To briefly recap, a microfluidic device contains a chamber that has been filled with a matrix that surrounds at least one void. The fluidic channels of the device are connected to the chamber in such a way that fluid flowing through the void has no connection with the matrix and fluid flowing through the matrix has no connection with the void. Multiple cell types can be seeded into the void, where the cells can form functional tissue or organ units. The cells within the void are separated from the matrix by a cellular membrane that forms a barrier. Thus, no artificial materials are required for cell attachment or scaffolding. Key features of this system include: the compartmentalized setup, lack of artificial materials, and ability for independent perfusion.

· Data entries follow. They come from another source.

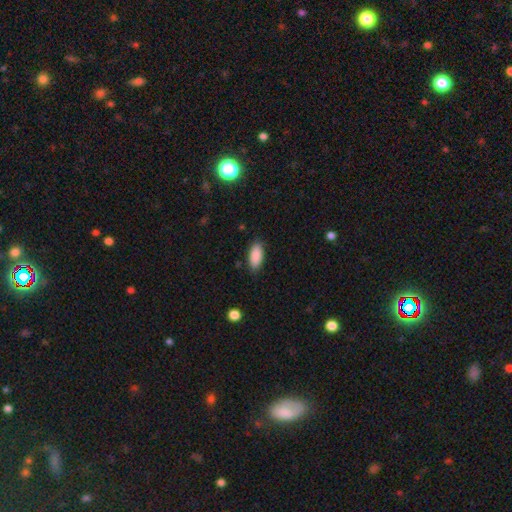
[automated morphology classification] Smooth or featured: smooth — 89% (star or artifact — 7%)
How rounded: in between — 88% (cigar-shaped — 10%)
Merging: none — 85% (minor disturbance — 11%)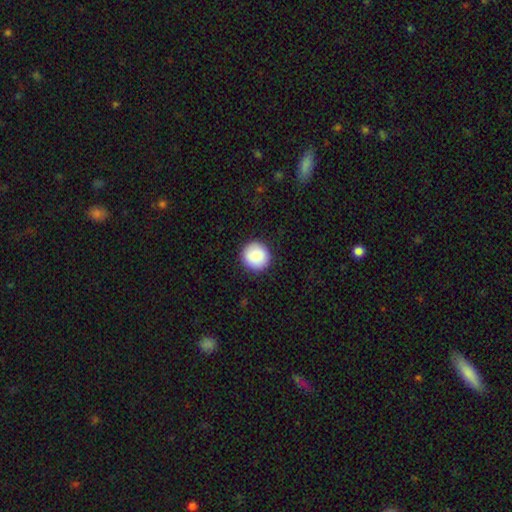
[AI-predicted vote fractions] Smooth or featured?
  - smooth: 88% *
  - star or artifact: 7%
  - featured or disk: 5%
How rounded?
  - round: 94% *
  - in between: 5%
  - cigar-shaped: 1%
Merging?
  - none: 92% *
  - minor disturbance: 5%
  - major disturbance: 2%
  - merger: 1%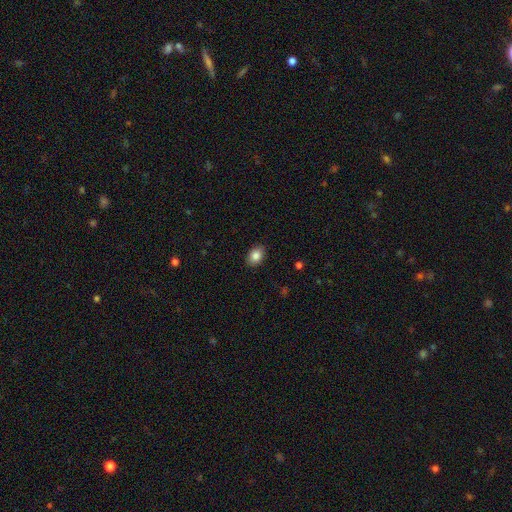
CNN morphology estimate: Smooth or featured? Predicted: smooth (p=0.86). How rounded? Predicted: in between (p=0.78). Merging? Predicted: none (p=0.88).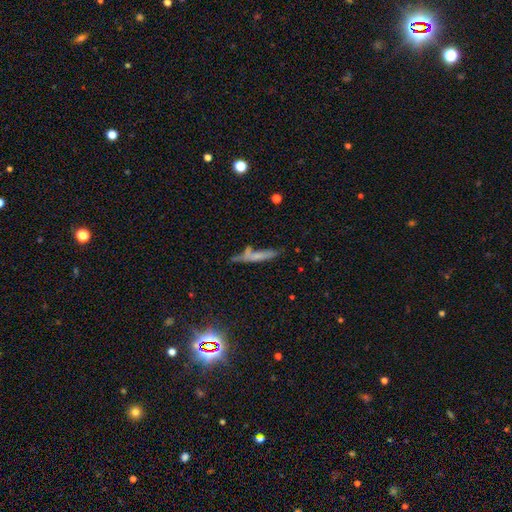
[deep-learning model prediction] Smooth or featured? smooth (54%)
How rounded? cigar-shaped (87%)
Merging? none (60%)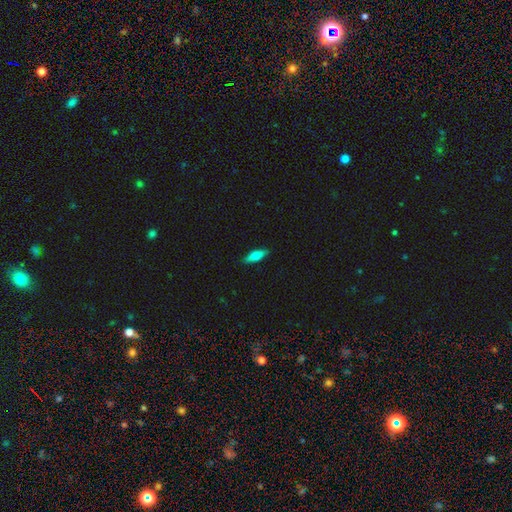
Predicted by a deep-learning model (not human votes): smooth 66%, featured or disk 28%, star or artifact 6%. Down the decision tree: how rounded — cigar-shaped (51%); merging — none (88%).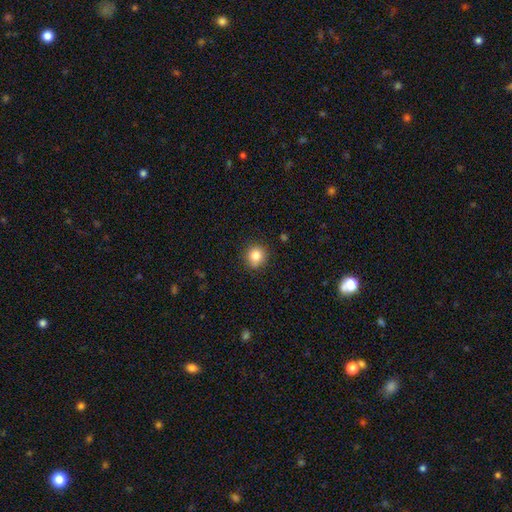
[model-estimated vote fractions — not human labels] A smooth galaxy with no disk features (83%) that is round (88%).

Vote fractions:
- Smooth or featured? smooth: 83% / star or artifact: 11% / featured or disk: 6%
- How rounded? round: 88% / in between: 11% / cigar-shaped: 1%
- Merging? none: 86% / minor disturbance: 10% / major disturbance: 2% / merger: 1%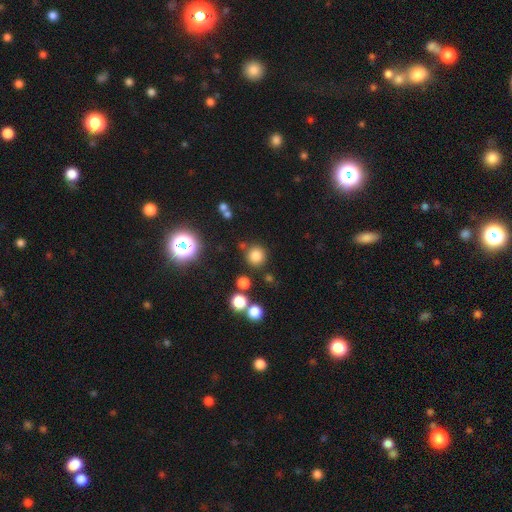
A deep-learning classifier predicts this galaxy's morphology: This is likely a smooth galaxy (78%). How rounded: clearly round (92%). Merging: clearly none (83%).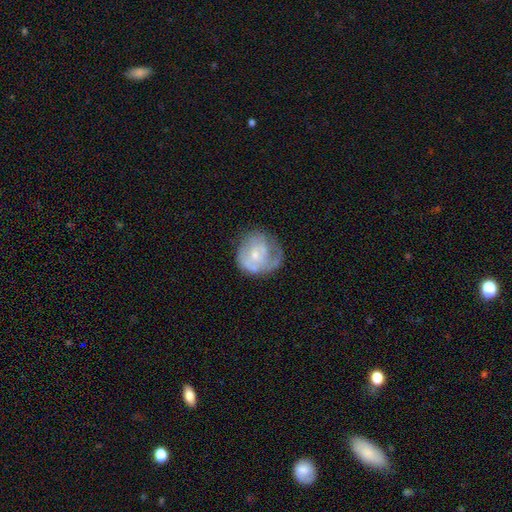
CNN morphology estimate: A featured or disk galaxy (55%) with no bar (73%), spiral arms (57%) and a small central bulge (59%). Merging: none (46%).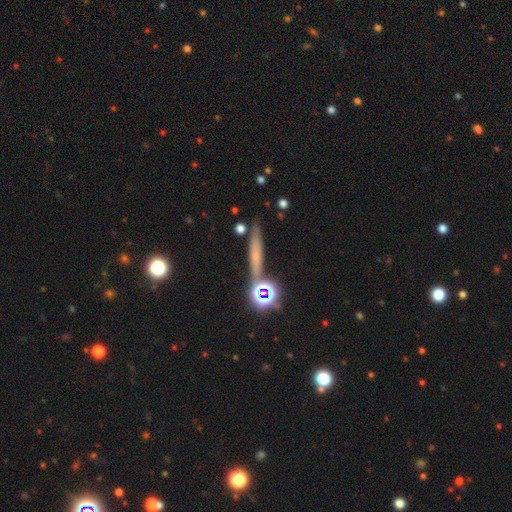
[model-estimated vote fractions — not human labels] smooth_or_featured: smooth (p=0.42) [alt: featured or disk p=0.33]
merging: none (p=0.80) [alt: minor disturbance p=0.10]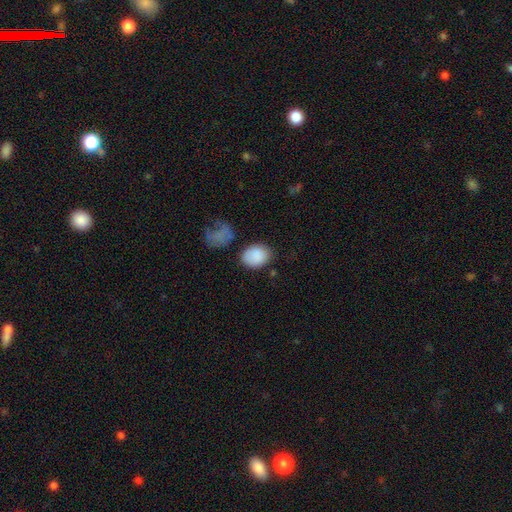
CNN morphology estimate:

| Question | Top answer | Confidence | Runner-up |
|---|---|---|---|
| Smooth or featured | smooth | 87% | star or artifact (7%) |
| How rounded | in between | 70% | round (29%) |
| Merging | none | 71% | minor disturbance (17%) |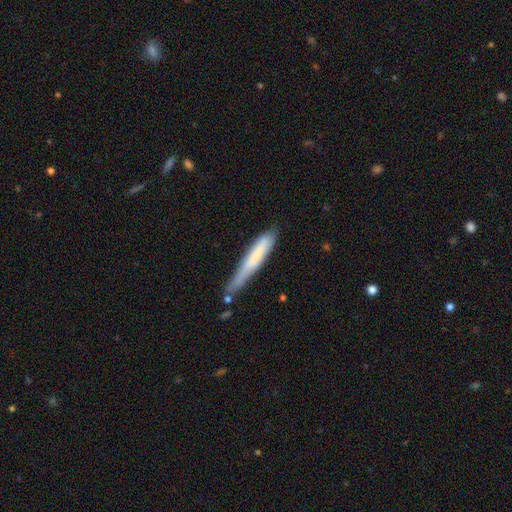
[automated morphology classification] Smooth or featured? smooth (64%)
How rounded? cigar-shaped (93%)
Merging? none (54%)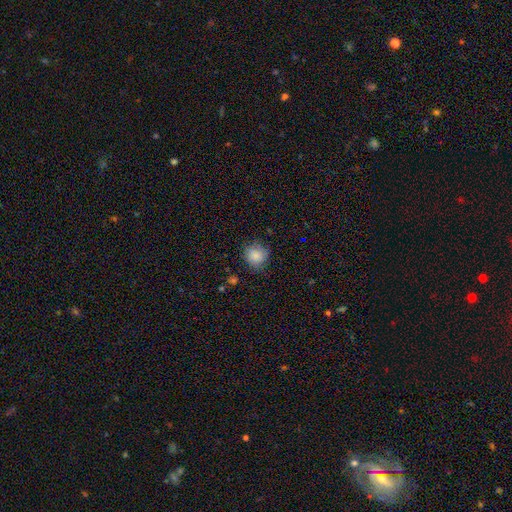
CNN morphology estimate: type=smooth (86%); roundness=round (87%); merging=none (78%).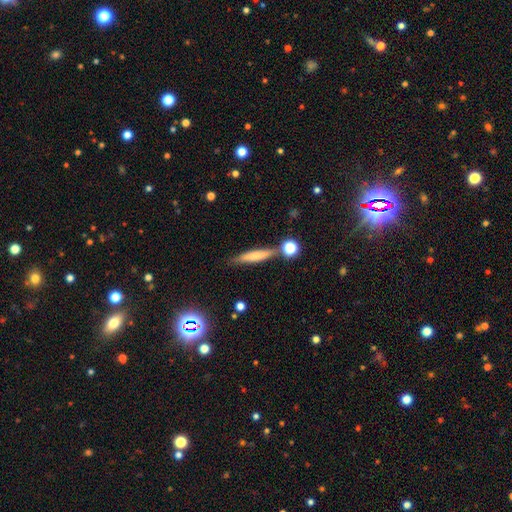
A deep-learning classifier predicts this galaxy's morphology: This is possibly a smooth galaxy (58%). How rounded: clearly cigar-shaped (84%). Merging: likely none (73%).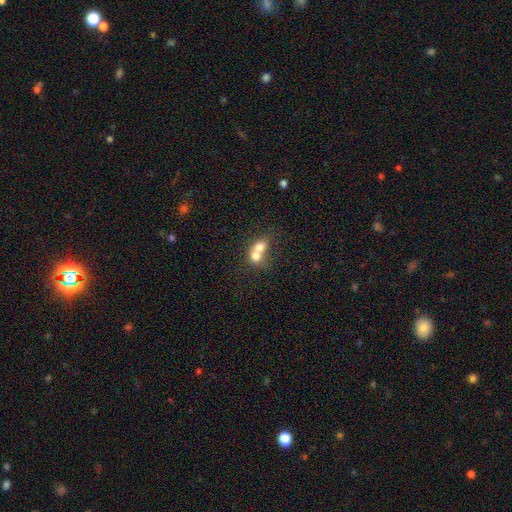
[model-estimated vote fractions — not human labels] Q: Smooth or featured?
A: smooth (68%); runner-up: featured or disk (22%)
Q: How rounded?
A: round (61%); runner-up: in between (38%)
Q: Merging?
A: merger (75%); runner-up: none (17%)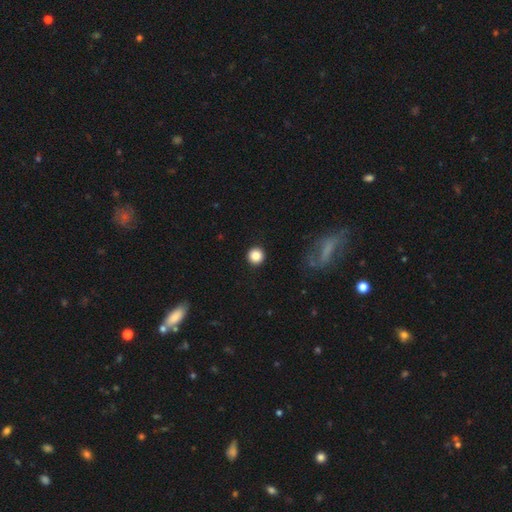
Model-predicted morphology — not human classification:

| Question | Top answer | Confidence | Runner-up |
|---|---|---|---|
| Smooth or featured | smooth | 86% | star or artifact (10%) |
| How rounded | round | 95% | in between (4%) |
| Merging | none | 92% | minor disturbance (5%) |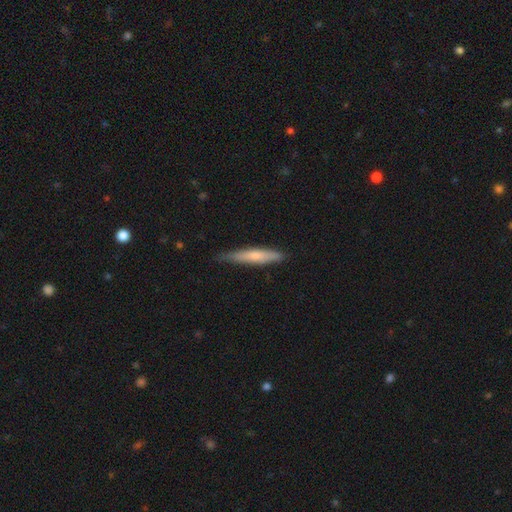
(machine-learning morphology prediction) smooth 62%, featured or disk 32%, star or artifact 5%. Down the decision tree: how rounded — cigar-shaped (91%); merging — none (78%).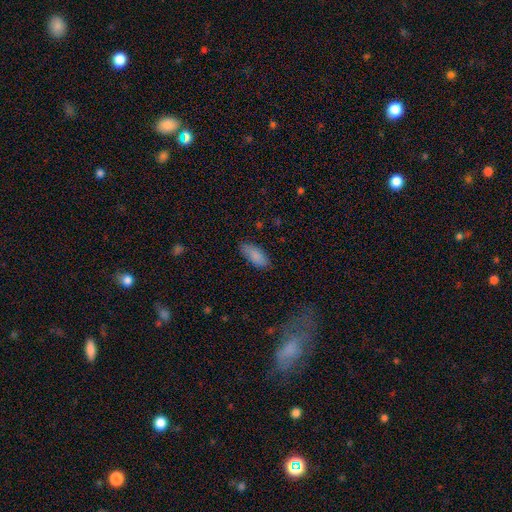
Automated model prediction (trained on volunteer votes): smooth-or-featured: smooth: 86% | featured or disk: 7% | star or artifact: 6%
  how-rounded: in between: 85% | cigar-shaped: 14% | round: 2%
  merging: none: 82% | minor disturbance: 14% | major disturbance: 3% | merger: 1%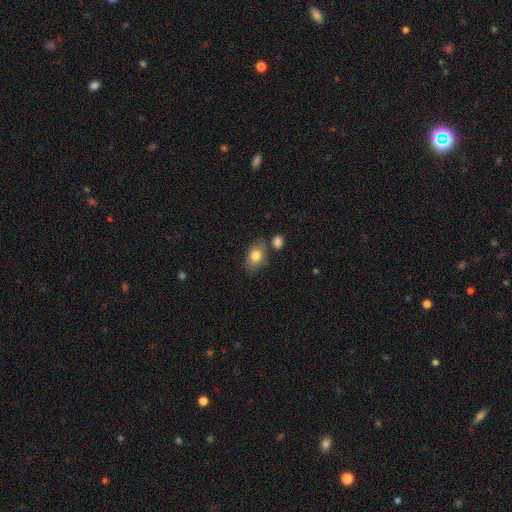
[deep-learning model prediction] Overall: smooth (80%). How rounded: in between (78%). Merging: none (69%).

Together, these features allow the system to closely mimic the in vivo environment and allow the user the flexibility to study multiple aspects of tissue biology. In particular, the ability to independently perfuse compartments separated by a cell membrane allows one to carry out previously unfeasible experiments. These include experiments related to cell barriers such as investigating the barrier capabilities of specific cells in response to different stimuli and investigating the transport of different compounds across a cellular barrier. Further, investigators can independently sample multiple compartments to isolate different cellular outputs, like cytokines or drug metabolites. Gradients can be created from one void, and cellular impact studied in separate tissues or cells populating a second void. Finally, the system allows the user to study interactions between multiple tissues. This is particularly important when connecting multiple microfluidic devices to understand how different tissues and stimuli interact. Using the system, the modules will share a common fluidic path that represents vascular (“blood”) flow, allowing investigators the ability to accurately predict how compounds will be metabolized and tissue function impacted in response to a variety of stimuli.
Having described the basic microfluidic devices hereinabove, more specific applications for these devices will now be addressed, specifically with respect to vaccine research applications. While examples herein address mosquito midgut chips and cells, the invention is not so limited. It will be understood by those skilled in the art having the benefit of this disclosure that cells of other invertebrates may be employed for various other applications. For example, it is contemplated that tick cells may be used in a tick cell chip for purposes of analyzing potential drugs related to tick borne diseases such as, for example, Lyme disease and other related conditions. Similarly, cells from fruit flies may be employed to make testing chips for parasitic diseases, including malaria and others. While the examples herein address the recapitulation of a mosquito midgut environment, it can be used also for generating other invertebrate tissues, for example a mosquito salivary gland microenvironment for the culture of Plasmodium sporozoites.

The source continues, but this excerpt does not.